*Task goal*
Copy out every line of the material that contains the string "pixels", matching its case exactly.

*Data section*

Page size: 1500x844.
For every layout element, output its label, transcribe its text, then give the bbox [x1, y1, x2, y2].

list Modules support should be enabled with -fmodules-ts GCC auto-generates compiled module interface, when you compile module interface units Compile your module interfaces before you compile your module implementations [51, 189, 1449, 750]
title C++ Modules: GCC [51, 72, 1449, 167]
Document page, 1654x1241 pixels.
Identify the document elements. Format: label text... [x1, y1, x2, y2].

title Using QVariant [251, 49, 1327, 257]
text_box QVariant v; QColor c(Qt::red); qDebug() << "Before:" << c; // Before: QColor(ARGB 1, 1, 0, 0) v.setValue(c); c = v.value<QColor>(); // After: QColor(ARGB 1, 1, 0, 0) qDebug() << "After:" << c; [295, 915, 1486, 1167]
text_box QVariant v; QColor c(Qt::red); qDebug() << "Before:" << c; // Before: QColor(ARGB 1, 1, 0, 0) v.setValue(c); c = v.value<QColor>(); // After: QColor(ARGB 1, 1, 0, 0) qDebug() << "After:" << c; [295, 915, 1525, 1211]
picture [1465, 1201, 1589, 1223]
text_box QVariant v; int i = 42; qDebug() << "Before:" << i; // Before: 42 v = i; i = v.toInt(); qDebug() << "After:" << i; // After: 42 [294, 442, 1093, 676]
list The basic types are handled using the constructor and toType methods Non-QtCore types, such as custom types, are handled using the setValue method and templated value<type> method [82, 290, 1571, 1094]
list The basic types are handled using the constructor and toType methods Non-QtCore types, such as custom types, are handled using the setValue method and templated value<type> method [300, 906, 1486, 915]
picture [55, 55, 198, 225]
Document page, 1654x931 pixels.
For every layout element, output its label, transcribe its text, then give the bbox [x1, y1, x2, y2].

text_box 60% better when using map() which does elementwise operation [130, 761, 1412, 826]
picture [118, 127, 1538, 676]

*Final result*
Document page, 1654x1241 pixels.
Document page, 1654x931 pixels.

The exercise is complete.